Sukkot is almost upon us, and for most of us eating in a sukkah, as likely as not there will be at least a few meals when the weather will make that sukkah uncomfortably hot and humid. Such meals can be an opportunity to showcase chilled soups—and one of my favorites can be found in the pages of Charles H. Baker Jr.’s 1939 culinary travelogue, “The Gentleman’s Companion.”

Writing in a style that contained equal parts adventure-travel and recipes, Baker was one of the better-known food and drink writers during the mid-part of the last century. As Baker wrote in the forward to his book, “It was all of 14 years ago [1925] during a first adventure around the world that we made the agreeable discovery that all really interesting people—sportsmen, explorers, musicians, scientists, vagabonds and writers—were vitally interested in good things to eat and drink, [and] cared for exotic and intriguing ways of composing them.” Baker spent much of the rest of his life writing of these men and their culinary creations.

His Andalusian Cold Soup-Salad is a very idiosyncratic take on Gazpacho, and what makes it so well suited for the fall is that it is built around a hard-boiled egg yolk and olive-oil mixture that makes the soup feel hardier than many cold vegetable soups. Baker wrote about this soup that “we consider this one of the best dishes in this whole volume… Oddly enough, instead of coming to us via Ernest Hemingway or our bull-liquidating friend Sidney Franklin, or from some other Spanish habitue, it is from memory and pen of Tom Davin—formerly head of the American Museum of Natural History publications.”

The following recipe is based closely on Baker’s. However, I’ve changed a few of the proportions, and simplified the garnishes. In order to save time I often chop the vegetables and egg whites, each separately in a food processor. I wish you a Chag Sameach.

Andalusian Cold Soup-Salad

(produces roughly 3 quarts, serves 10)

6 cups of (preferably fresh) tomato juice

4 hard-boiled eggs (the yolks should still be a golden-yellow on the inside, without any green on the outside)
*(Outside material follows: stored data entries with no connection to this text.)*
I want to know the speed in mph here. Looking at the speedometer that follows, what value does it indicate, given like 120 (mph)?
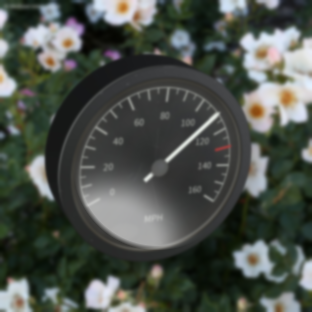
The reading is 110 (mph)
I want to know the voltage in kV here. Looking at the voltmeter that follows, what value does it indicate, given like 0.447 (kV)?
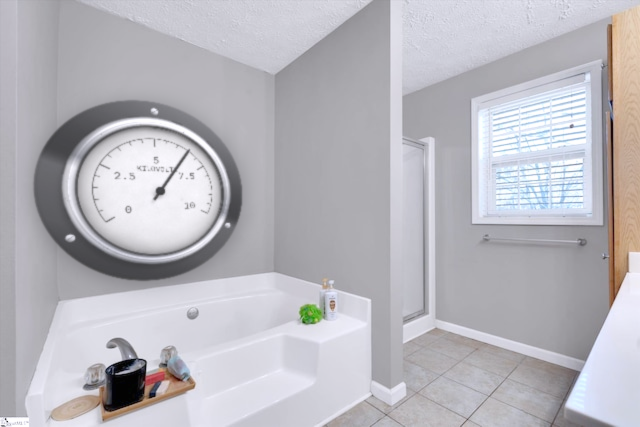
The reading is 6.5 (kV)
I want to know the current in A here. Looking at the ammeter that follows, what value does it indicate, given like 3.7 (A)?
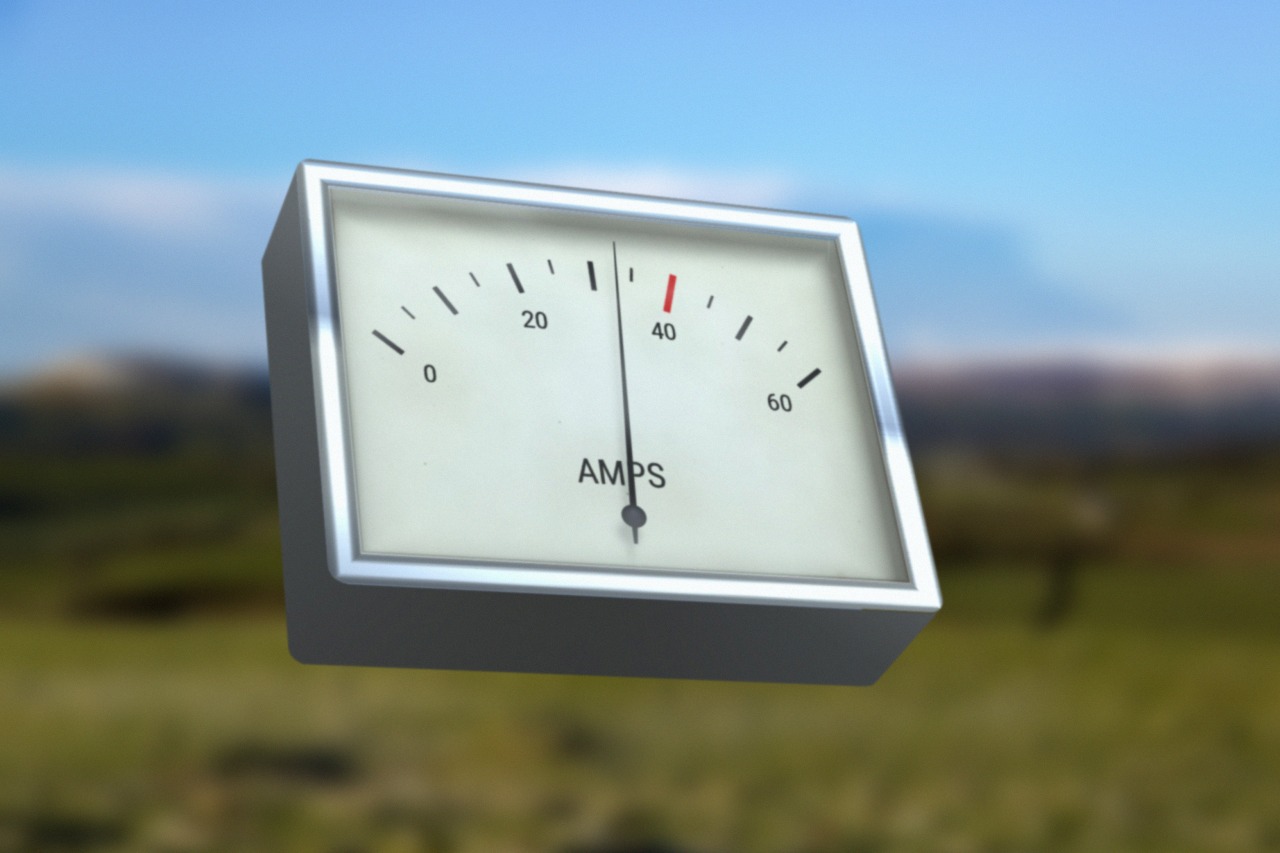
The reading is 32.5 (A)
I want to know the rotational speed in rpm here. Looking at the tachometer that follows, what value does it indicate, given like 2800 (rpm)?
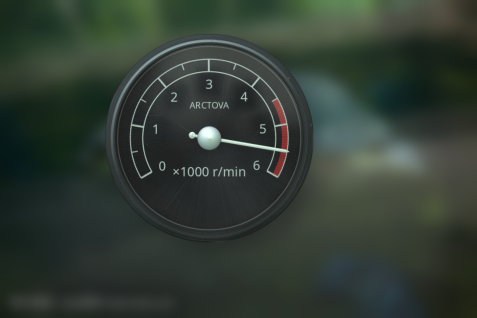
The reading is 5500 (rpm)
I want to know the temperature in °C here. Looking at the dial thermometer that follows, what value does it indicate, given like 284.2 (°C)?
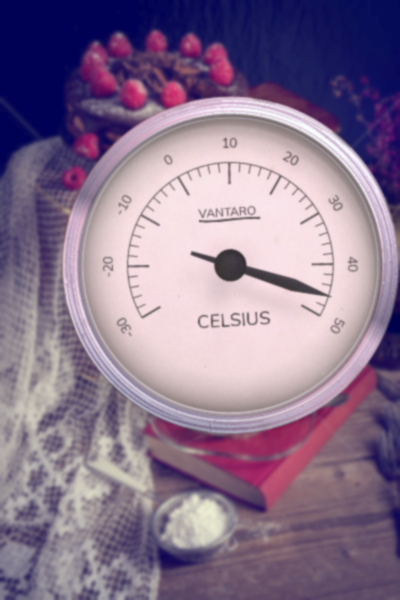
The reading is 46 (°C)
1 large sweet onion, finely chopped

1 large, or two small, bell peppers, peeled, de-seeded and finely chopped

1 English cucumber, peeled, de-seeded, and finely chopped

2 cloves of garlic, crushed in a garlic press

3 limes, juiced

3 tbsp. of olive oil

1 tbsp. Worcestershire sauce

1 ½ tsp. ground yellow mustard seed

hot sauce, to taste

salt and pepper, to taste

croutons (optional garnish)

In a large bowl (Baker suggests a wooden salad bowl) combine the yolks of the hard-boiled eggs (saving the whites) with oil and garlic, and beat with a whisk into a smooth paste. Add the lime juice, Worcestershire sauce, hot sauce and mustard, and whisk until well combined. Mince the egg whites and add them to the bowl, then add the remaining ingredients, and stir well. Cover and chill for several hours. Garnish individual bowls with croutons at serving.